- Born: 19 January 1954 (age 71)
- Education: Westminster School
- Alma mater: Christ Church, Oxford
- Title: Diplomatic and Royal Editor of BBC News (1998 – 9 October 2020)

= James Robbins (journalist) =

British journalist (born 1954)

James Robbins (born 19 January 1954) is a British journalist who was the BBC's Diplomatic and Royal Editor, a post he held from January 1998 until his retirement on 9 October 2020. He previously served as its Southern Africa Correspondent (from 1987 to 1991) and its Europe Correspondent (from 1992 to 1998). He led the BBC's coverage of 9/11, making the first report on that evening's BBC Ten O'Clock News, a report lasting over 7 minutes. He was a regular contributor to BBC news programmes.

INFORMATION PROVIDED:
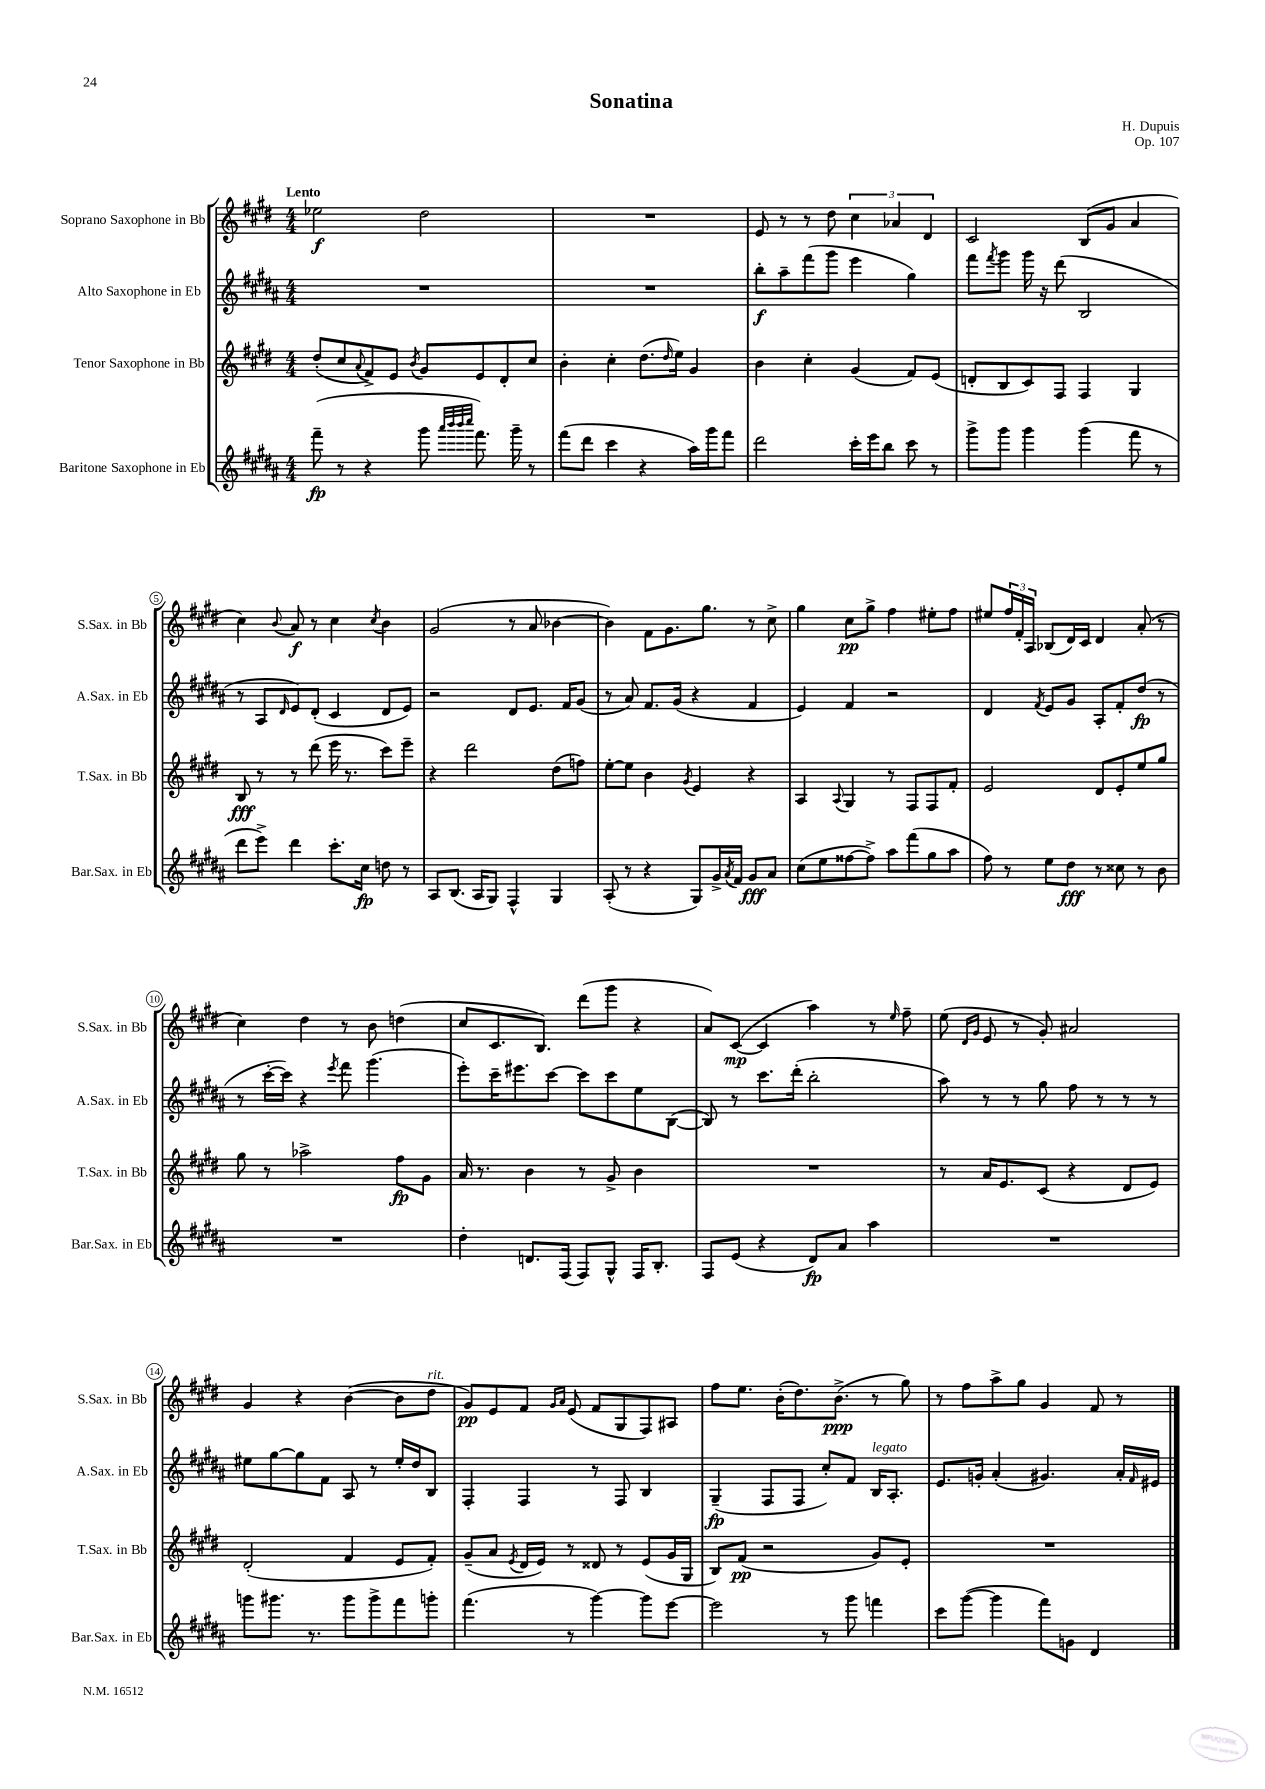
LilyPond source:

EXERCISE SET:
• 1. Swap "retirement" for "departure" in the James Robbins profile, starting at the words "James Robbins (born" and stopping after "BBC news programmes.".
• 2. Write the next part of the James Robbins profile, picking up after its last sentence.

RESULTS:
• 1.
James Robbins (born 19 January 1954) is a British journalist who was the BBC's Diplomatic and Royal Editor, a post he held from January 1998 until his departure on 9 October 2020. He previously served as its Southern Africa Correspondent (from 1987 to 1991) and its Europe Correspondent (from 1992 to 1998). He led the BBC's coverage of 9/11, making the first report on that evening's BBC Ten O'Clock News, a report lasting over 7 minutes. He was a regular contributor to BBC news programmes.

• 2.
==Early life==
Robbins was born in 1954. He was educated at Eversley Preparatory School, Southwold, followed by Westminster School, an independent school for boys in central London. In 1973, Robbins attended Christ Church College at the University of Oxford. During his time there he edited Isis magazine, Oxford's student magazine, together with the soon-to-be venture capitalist Michael Moritz. Robbins read Politics, Philosophy and Economics (PPE), graduating with a BA(Hons) in 1976. He joined the BBC as a graduate trainee in 1977.

== Career ==
Robbins was first properly hired by the BBC in August 1987, when he became the corporation's Southern Africa Correspondent, based in Johannesburg.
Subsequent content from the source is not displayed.